• **Task instructions**:
Count the lines below that contain the word "down". Give only the number.
═══ Extracted entries
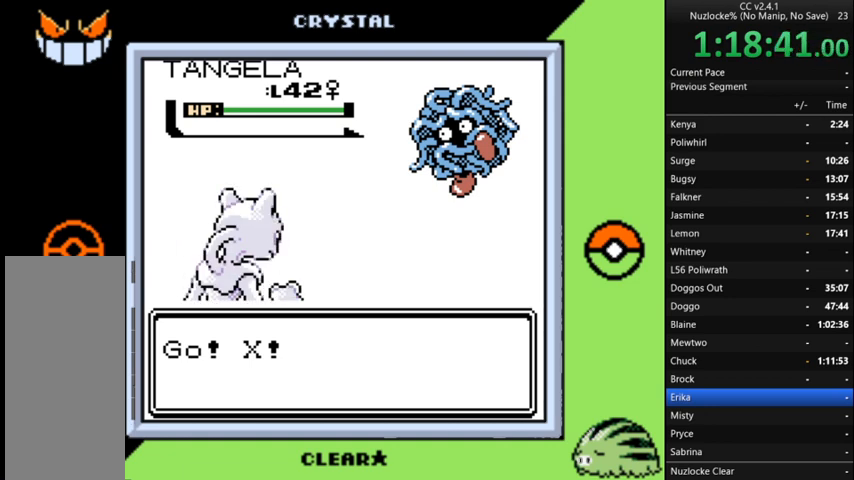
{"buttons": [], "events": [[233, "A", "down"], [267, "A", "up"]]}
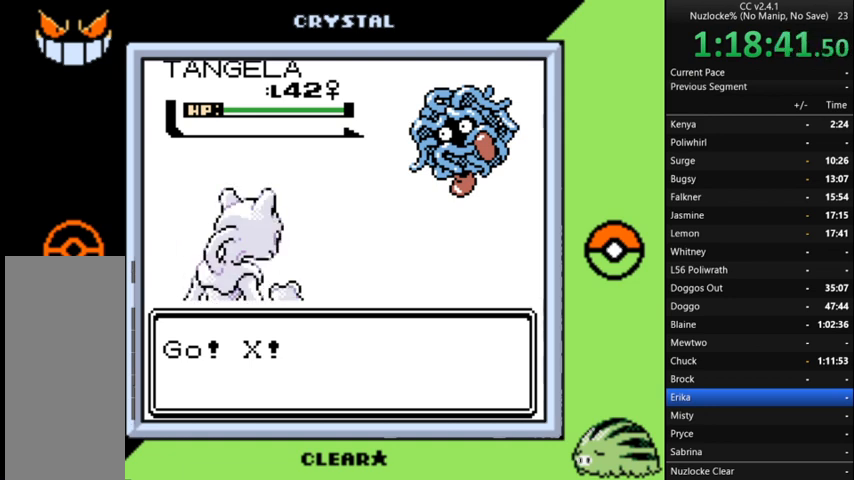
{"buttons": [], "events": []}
══════
═══ Extracted entries
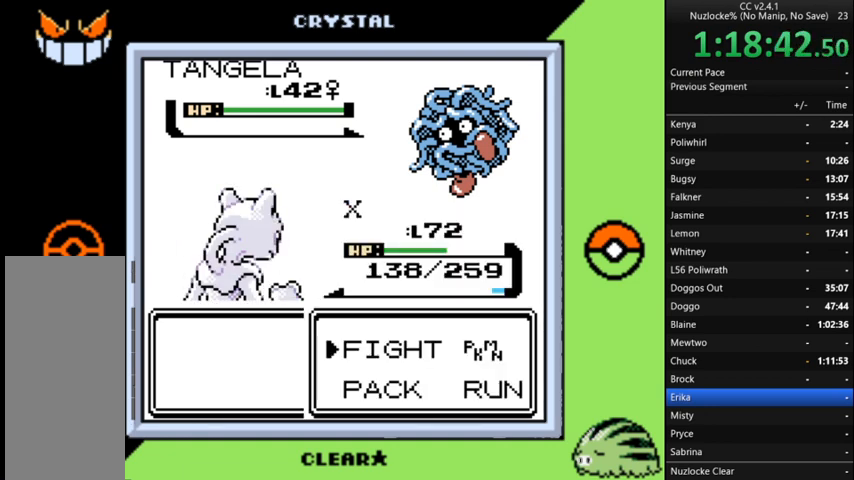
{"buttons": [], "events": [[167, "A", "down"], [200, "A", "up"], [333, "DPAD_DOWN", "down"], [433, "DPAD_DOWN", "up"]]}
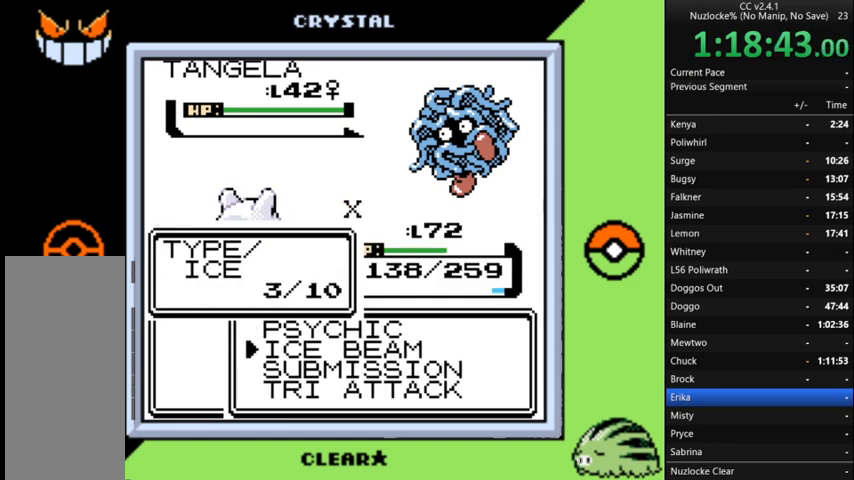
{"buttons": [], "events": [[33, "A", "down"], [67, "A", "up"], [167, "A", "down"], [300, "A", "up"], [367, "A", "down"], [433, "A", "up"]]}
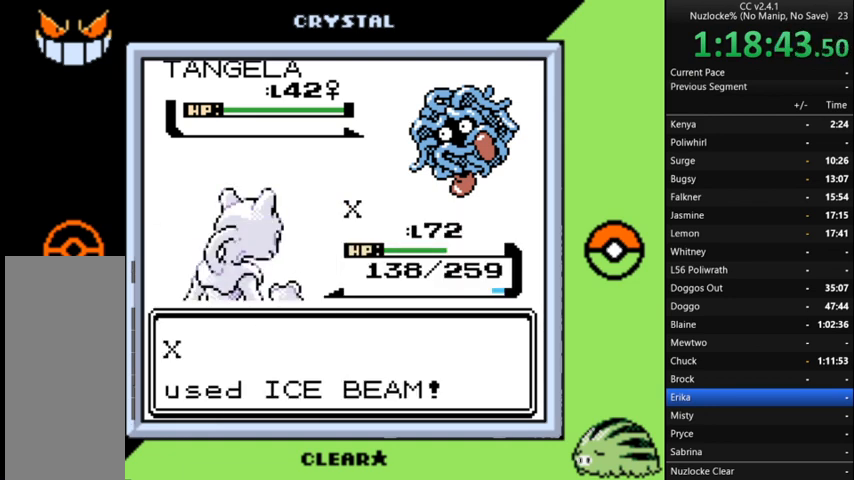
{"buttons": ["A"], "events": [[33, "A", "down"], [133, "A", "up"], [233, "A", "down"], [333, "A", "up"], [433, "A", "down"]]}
══════
═══ Extracted entries
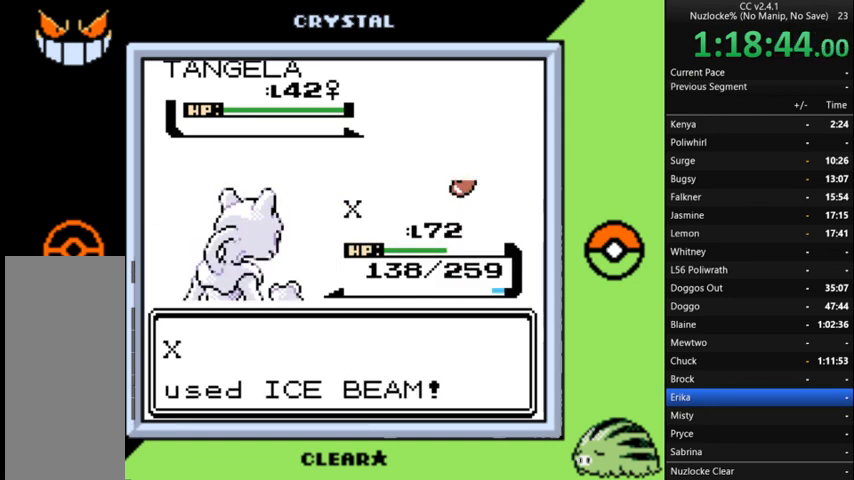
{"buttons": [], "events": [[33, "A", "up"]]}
══════
• **Response below**:
4